The patch is said to have yet another advantage. Because the needles dissolve in the skin, the fear of a medical professional accidentally getting jabbed with a needle is removed from the equation. There’s no needle to dispose of, which Prausnitz feels is another plus of this so-called “ouchless” vaccine.

Why We Shouldn’t Get Excited About the Vaccine Patch

While testing and trials are still in the works, one has to wonder about the long-term safety behind this development. Sure, it will no doubt be a welcome relief for pro-vaxxers who are determined to see most everybody — even those who are against the shots — receive vaccinations. They’re likely to view it as a kind of all-access patch to better health, but like any new development, it’s important to remain cautious. Only until it’s been proven effective for a while should it be embraced.

Sadly, while many vaccinations have been proven effective — at least by the medical powers that be and throughout the Big Pharma realm — many families know otherwise. Several people have been gravely impacted by the health hazards linked to vaccines. Tell Marysue Grivna of Tampa, Florida, that this patch should be put in place. Surely Grivna, a young girl who was left paralyzed with a debilitating brain disease just a few days after getting a flu vaccine, would be against it.
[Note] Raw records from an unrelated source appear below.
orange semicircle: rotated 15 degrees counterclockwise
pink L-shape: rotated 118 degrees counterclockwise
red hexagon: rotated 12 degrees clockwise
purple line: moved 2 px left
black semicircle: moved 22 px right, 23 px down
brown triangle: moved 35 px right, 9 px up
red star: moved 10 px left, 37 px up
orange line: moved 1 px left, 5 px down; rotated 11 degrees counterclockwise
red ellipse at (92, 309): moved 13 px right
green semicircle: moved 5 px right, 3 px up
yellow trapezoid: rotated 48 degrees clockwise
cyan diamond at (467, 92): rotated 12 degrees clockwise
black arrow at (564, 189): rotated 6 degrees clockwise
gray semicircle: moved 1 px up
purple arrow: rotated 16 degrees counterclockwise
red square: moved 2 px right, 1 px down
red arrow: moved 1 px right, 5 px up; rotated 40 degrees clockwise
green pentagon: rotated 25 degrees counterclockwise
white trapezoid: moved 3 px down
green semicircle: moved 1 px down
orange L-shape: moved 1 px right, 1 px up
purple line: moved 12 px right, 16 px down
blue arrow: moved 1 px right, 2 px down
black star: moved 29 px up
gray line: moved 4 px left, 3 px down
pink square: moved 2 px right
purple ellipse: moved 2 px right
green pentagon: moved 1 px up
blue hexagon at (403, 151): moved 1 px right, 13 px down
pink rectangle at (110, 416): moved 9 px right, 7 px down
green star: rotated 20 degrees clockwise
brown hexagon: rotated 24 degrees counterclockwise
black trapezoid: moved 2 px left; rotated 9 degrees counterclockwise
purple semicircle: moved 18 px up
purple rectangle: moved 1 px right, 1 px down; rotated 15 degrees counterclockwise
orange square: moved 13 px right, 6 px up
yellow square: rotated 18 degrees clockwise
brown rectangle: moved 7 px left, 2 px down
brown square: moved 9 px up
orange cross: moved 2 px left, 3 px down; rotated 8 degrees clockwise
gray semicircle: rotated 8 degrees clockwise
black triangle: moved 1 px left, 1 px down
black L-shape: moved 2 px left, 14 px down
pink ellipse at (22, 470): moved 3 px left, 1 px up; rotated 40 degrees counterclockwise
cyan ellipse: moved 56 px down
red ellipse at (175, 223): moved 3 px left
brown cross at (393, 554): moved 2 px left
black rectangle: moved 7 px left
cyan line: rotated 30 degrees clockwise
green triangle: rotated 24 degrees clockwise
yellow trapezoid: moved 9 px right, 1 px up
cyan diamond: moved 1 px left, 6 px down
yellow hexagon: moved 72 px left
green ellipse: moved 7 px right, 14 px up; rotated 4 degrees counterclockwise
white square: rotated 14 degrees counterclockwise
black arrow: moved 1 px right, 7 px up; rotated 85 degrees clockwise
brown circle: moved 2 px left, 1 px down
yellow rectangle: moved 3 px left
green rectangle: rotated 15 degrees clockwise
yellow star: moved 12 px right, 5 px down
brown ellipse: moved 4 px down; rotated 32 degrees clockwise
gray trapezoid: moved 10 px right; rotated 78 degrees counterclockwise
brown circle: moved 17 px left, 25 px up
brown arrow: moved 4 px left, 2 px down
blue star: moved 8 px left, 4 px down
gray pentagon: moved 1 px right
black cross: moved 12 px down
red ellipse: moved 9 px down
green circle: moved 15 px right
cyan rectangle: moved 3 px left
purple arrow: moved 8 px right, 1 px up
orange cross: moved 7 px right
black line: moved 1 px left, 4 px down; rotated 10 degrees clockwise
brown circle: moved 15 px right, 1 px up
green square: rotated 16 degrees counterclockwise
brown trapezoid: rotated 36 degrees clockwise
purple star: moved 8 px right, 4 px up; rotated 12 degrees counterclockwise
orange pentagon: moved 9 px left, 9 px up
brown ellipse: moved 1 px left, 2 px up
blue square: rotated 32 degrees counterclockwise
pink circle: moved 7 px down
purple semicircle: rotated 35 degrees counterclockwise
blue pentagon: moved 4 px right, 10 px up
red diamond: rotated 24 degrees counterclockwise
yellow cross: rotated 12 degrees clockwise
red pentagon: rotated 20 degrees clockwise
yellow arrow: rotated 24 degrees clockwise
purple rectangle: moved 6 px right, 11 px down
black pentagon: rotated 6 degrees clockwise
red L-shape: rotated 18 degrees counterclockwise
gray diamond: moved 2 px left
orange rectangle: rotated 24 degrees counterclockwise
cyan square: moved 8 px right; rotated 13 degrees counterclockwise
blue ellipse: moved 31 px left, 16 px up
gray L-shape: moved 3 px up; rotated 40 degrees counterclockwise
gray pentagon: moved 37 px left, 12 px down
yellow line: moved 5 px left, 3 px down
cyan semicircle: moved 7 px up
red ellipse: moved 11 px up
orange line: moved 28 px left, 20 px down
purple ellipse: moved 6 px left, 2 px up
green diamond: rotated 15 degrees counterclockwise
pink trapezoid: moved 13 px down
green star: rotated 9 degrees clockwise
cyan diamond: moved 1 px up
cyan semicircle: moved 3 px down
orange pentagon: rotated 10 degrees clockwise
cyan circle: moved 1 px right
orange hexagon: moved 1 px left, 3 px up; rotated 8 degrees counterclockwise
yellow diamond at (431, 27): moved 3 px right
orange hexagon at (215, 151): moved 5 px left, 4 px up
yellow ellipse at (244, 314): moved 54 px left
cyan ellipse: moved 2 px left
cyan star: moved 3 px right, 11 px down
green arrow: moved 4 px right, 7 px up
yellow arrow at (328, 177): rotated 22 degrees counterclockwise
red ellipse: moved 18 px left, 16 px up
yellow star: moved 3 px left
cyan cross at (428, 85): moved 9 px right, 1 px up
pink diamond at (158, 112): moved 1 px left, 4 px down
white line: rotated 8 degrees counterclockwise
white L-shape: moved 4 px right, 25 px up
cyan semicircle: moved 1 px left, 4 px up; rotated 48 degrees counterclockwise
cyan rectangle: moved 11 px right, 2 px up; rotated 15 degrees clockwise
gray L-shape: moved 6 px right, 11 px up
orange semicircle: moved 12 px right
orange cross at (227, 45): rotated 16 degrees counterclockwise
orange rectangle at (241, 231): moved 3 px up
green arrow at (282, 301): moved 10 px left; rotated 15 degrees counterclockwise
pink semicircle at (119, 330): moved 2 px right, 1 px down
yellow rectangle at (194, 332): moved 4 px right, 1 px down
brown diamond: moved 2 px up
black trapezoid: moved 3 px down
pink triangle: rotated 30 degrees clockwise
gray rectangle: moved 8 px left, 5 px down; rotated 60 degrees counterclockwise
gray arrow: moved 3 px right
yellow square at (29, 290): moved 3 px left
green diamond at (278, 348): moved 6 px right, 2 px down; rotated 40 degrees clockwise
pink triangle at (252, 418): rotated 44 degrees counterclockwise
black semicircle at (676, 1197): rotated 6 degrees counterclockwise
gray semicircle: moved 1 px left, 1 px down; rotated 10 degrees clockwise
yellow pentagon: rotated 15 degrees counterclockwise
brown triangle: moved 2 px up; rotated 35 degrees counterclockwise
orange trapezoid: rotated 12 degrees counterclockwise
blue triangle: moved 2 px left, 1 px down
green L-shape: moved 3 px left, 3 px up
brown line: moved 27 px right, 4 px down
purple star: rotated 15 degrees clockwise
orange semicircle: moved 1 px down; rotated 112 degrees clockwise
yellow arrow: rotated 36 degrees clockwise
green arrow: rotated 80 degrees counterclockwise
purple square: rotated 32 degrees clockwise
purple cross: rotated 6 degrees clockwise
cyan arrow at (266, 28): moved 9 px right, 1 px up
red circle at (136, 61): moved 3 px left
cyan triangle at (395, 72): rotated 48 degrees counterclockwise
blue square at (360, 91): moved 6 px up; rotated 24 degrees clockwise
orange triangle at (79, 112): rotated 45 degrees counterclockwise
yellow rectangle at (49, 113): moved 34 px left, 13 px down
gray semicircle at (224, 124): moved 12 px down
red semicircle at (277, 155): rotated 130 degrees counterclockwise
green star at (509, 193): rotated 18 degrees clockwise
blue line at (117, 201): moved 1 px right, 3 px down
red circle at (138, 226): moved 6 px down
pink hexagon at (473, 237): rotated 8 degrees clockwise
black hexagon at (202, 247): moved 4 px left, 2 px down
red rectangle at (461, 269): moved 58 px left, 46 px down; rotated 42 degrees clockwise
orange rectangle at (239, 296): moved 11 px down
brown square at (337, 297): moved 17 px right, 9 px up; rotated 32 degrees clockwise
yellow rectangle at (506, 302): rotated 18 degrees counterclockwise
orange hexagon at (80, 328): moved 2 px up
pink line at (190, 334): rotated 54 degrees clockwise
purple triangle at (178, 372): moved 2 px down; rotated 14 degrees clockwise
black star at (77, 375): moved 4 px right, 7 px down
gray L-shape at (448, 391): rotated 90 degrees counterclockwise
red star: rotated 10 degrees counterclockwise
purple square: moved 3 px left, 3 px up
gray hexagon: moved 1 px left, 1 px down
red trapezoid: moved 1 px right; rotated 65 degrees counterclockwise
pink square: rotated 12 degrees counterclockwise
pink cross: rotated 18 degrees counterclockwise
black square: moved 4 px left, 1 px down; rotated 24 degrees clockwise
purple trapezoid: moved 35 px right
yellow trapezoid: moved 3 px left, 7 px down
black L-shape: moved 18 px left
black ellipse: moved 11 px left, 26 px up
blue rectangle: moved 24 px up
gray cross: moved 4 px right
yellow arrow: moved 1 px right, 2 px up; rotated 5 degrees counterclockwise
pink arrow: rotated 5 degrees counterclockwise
Tell the family of five senior citizens who all died within one week of receiving a flu shot at a Georgia care facility in 2014.

The stories go on. In China, where suspicions about many medical activities and related reports remain strong among residents, 17 deaths — believed to be linked to a hepatitis B vaccination — went under investigation in 2014.

The bottom line is that health problems that develop after a vaccination — often in otherwise healthy people like Grivna — is common. While families are left struggling with the loss of a loved one or dealing with their own devastating health changes which occured around the time of getting a vaccination, pro-vaxxers, Big Pharma and the likes of joksters such as Jimmy Kimmel (who poked fun at vaccine-damaged children) continue to look the other way.

The vaccine patch as suggested by Prausnitz is an interesting notion. The fact that it bypasses any health hazards associated with accidentally getting poked by a used needle is perhaps the only good aspect. Otherwise, the thought of delivering vaccines to even more people is a bit unsettling as it may mean that a greater amount of individuals will be exposed to health setbacks as experienced by many people around the world.